**Text passage:**
*** Begin section ***

Creating Las Vegas-style “innovation zones” to start a scooter pilot and test other “new mobility services and technology,” with “smart lanes” dedicated to bicycles, vanpools and other shared rides.

Appointing of a “chief mobility officer” whose job it is to live, eat and breathe transportation.

The task force charged with reimagining Chicago’s transportation system in a fast-changing landscape is making no small plans.

Mayor Rahm Emanuel asked former U.S. Transportation Secretary Ray LaHood, a former Illinois congressman, to lead the charge into the brave new world and he’s doing just that.

Never mind that there’s no guarantee any of the ambitious recommendations will see the light of day.

“If Rahm were gonna continue to be mayor, it would not collect dust. But I don’t know if [Lori] Lightfoot or [Toni] Preckwinkle will adopt this,” LaHood said.

“This report was put together not by the current mayor, but by the citizens of Chicago. That’s who the new mayor needs to listen to if they want to coordinate transportation. The alternative is continued confusion. Are people really being well served with all of these forms of transportation if they’re not coordinated?”

The 45-page report includes seven recommendations supported by 50 “specific actions, policy changes or studies.”

“The one that’s absolutely critical in my opinion is the appointment of a person who gets up every day and thinks about mobility and how to coordinate all of the different transportation around the city,” LaHood said.

“We [also] believe that an increase in the state gas tax and the federal gas tax is absolutely critical so the resources are there — not just for roads and bridges, but for transit.”

Between 2015 and 2018, the number of ride-hailing vehicles on the streets of Chicago rose from 2 million a month to 9 million, the report states.

Lori Lightfoot wants to abolish the city sticker — along with the city clerk’s office that sells them — and replace the revenue with dramatically higher fees on ride-hailing vehicles. She also wants to impose strict new limits on the number of Uber, Lyft and Via vehicles; those limits will ease what she calls a “perpetual rush hour” that mirrors traffic jams in Los Angeles.

*** End section ***

**What the task requires:**
Please say whether each statement agrees with the Chicago transportation text above: (a) The report contains seven recommendations. (b) The number of ride-hailing vehicles on Chicago streets fell between 2015 and 2018. (c) Lori Lightfoot wants to keep the city sticker. Answer yes or no for each and quote the deciding words of the text.

**Extracted records:**
*** Begin section ***

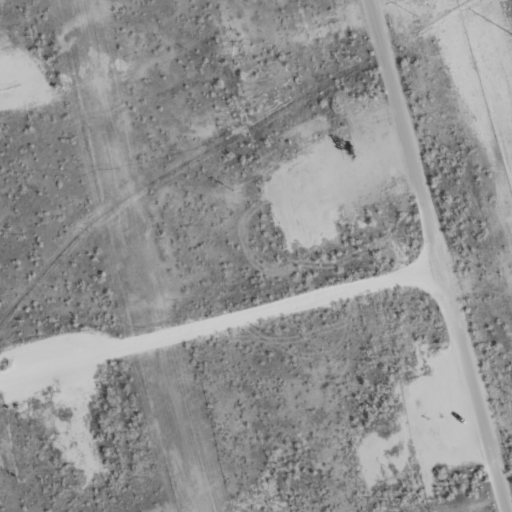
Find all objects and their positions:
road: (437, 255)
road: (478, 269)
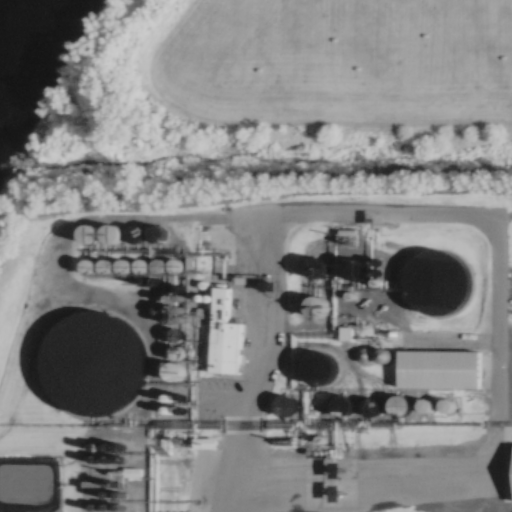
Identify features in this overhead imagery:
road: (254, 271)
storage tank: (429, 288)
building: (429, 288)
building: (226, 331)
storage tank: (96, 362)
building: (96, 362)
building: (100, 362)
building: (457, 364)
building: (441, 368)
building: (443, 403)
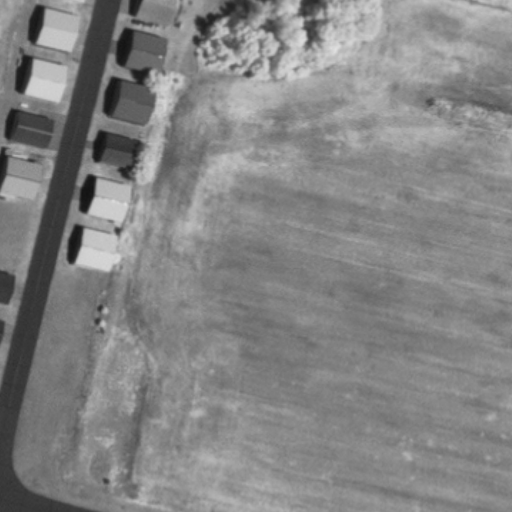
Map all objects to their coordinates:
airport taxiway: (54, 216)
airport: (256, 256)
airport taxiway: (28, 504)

*** End section ***
*** Begin section ***

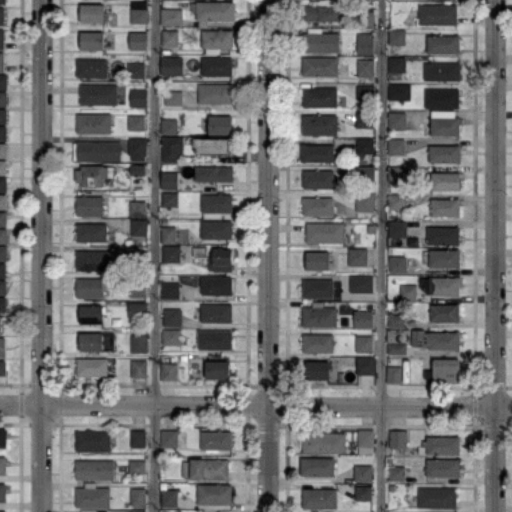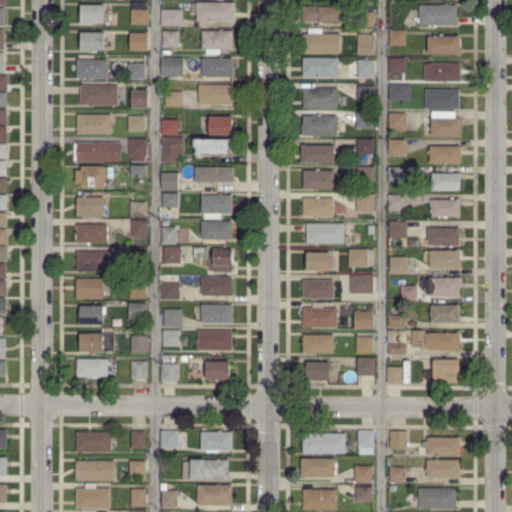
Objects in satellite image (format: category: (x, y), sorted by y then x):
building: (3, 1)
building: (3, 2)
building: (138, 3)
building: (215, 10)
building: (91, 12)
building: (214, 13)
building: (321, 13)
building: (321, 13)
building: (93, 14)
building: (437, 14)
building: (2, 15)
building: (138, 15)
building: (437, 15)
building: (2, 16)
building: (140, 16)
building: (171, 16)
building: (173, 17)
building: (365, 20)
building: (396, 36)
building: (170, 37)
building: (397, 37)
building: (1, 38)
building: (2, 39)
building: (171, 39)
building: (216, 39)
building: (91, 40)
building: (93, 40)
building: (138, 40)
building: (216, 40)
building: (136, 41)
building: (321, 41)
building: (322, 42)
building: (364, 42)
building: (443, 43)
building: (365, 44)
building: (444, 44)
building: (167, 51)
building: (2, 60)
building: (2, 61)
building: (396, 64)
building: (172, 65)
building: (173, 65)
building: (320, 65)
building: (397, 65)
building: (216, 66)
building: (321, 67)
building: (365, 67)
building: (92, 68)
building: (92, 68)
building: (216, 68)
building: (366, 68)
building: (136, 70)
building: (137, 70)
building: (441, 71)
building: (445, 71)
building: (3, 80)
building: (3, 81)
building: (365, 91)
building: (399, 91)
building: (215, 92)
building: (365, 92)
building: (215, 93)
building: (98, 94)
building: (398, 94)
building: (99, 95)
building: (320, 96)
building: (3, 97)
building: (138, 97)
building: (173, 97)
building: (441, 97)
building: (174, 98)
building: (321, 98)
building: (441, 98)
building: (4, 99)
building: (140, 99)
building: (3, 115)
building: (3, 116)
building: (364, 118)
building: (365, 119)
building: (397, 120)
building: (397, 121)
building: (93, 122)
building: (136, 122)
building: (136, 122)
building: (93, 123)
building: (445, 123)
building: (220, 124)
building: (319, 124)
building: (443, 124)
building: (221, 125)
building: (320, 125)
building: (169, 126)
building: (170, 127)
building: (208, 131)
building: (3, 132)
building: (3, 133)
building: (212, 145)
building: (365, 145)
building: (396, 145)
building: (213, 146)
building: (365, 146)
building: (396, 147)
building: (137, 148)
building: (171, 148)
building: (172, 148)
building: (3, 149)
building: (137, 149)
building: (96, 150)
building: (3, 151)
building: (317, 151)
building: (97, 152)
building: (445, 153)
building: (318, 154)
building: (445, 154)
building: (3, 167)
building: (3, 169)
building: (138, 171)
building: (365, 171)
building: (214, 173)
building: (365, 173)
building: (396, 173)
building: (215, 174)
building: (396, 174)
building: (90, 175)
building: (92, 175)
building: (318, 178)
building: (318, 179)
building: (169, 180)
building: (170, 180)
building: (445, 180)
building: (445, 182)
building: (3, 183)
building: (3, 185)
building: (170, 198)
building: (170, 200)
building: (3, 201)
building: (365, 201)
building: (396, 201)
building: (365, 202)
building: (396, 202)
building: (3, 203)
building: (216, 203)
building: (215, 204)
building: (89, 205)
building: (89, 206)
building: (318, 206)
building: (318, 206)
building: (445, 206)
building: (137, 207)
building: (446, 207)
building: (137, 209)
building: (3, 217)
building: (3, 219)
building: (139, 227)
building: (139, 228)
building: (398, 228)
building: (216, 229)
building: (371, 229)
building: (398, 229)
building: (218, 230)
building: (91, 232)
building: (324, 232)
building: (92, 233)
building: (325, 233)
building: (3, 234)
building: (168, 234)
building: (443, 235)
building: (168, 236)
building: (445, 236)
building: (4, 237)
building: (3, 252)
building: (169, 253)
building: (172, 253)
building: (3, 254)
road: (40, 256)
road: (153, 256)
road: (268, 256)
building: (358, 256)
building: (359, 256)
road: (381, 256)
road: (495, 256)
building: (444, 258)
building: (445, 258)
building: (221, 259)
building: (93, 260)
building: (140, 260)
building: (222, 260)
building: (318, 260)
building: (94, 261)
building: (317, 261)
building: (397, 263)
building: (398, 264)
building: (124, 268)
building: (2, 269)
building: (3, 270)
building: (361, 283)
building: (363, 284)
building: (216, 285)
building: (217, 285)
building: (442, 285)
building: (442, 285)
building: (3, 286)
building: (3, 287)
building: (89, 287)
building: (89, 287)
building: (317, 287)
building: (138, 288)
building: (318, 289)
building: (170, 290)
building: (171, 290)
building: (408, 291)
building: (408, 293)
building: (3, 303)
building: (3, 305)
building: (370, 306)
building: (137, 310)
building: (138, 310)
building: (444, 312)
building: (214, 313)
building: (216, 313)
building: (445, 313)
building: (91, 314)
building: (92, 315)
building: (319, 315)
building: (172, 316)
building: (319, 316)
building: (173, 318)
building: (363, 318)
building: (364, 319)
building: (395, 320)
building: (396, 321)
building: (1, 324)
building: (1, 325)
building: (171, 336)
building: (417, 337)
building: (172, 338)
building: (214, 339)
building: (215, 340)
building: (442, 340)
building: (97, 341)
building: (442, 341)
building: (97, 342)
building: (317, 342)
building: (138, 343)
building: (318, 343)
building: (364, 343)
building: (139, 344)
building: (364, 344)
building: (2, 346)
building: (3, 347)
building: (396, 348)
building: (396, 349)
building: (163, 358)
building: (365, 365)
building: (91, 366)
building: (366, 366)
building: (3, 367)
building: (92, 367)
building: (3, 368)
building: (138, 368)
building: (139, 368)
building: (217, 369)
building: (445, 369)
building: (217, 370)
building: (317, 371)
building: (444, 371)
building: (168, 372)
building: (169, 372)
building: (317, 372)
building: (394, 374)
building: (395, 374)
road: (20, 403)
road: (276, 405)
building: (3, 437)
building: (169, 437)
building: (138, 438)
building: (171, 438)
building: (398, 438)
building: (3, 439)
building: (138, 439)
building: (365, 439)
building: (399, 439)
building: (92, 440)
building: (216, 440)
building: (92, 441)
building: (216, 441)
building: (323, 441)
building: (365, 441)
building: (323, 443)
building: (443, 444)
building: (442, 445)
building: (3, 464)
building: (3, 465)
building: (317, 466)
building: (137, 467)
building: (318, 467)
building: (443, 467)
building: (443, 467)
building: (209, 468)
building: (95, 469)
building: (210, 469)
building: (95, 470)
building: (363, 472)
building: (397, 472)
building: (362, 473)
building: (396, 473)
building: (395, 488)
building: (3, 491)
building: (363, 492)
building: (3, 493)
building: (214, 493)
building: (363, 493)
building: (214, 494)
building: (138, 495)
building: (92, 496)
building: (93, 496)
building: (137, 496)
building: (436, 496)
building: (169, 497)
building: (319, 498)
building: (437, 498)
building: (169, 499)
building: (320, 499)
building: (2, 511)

*** End section ***
*** Begin section ***

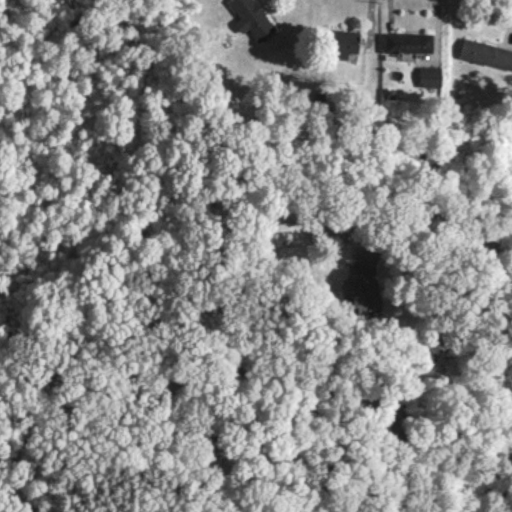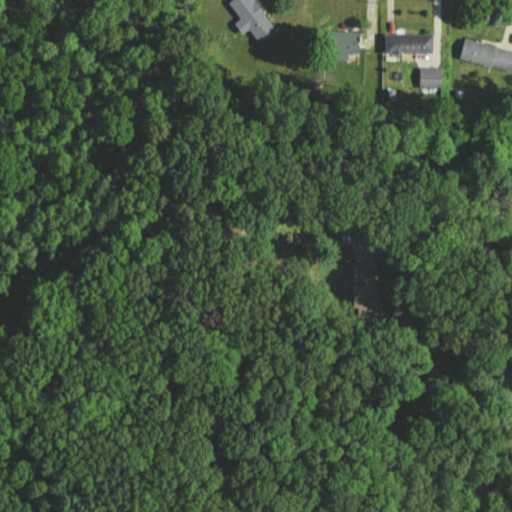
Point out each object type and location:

*** End section ***

**Output for this task:**
(a) Yes: "The 45-page report includes seven recommendations"
(b) No: "rose from 2 million a month to 9 million"
(c) No: "Lori Lightfoot wants to abolish the city sticker"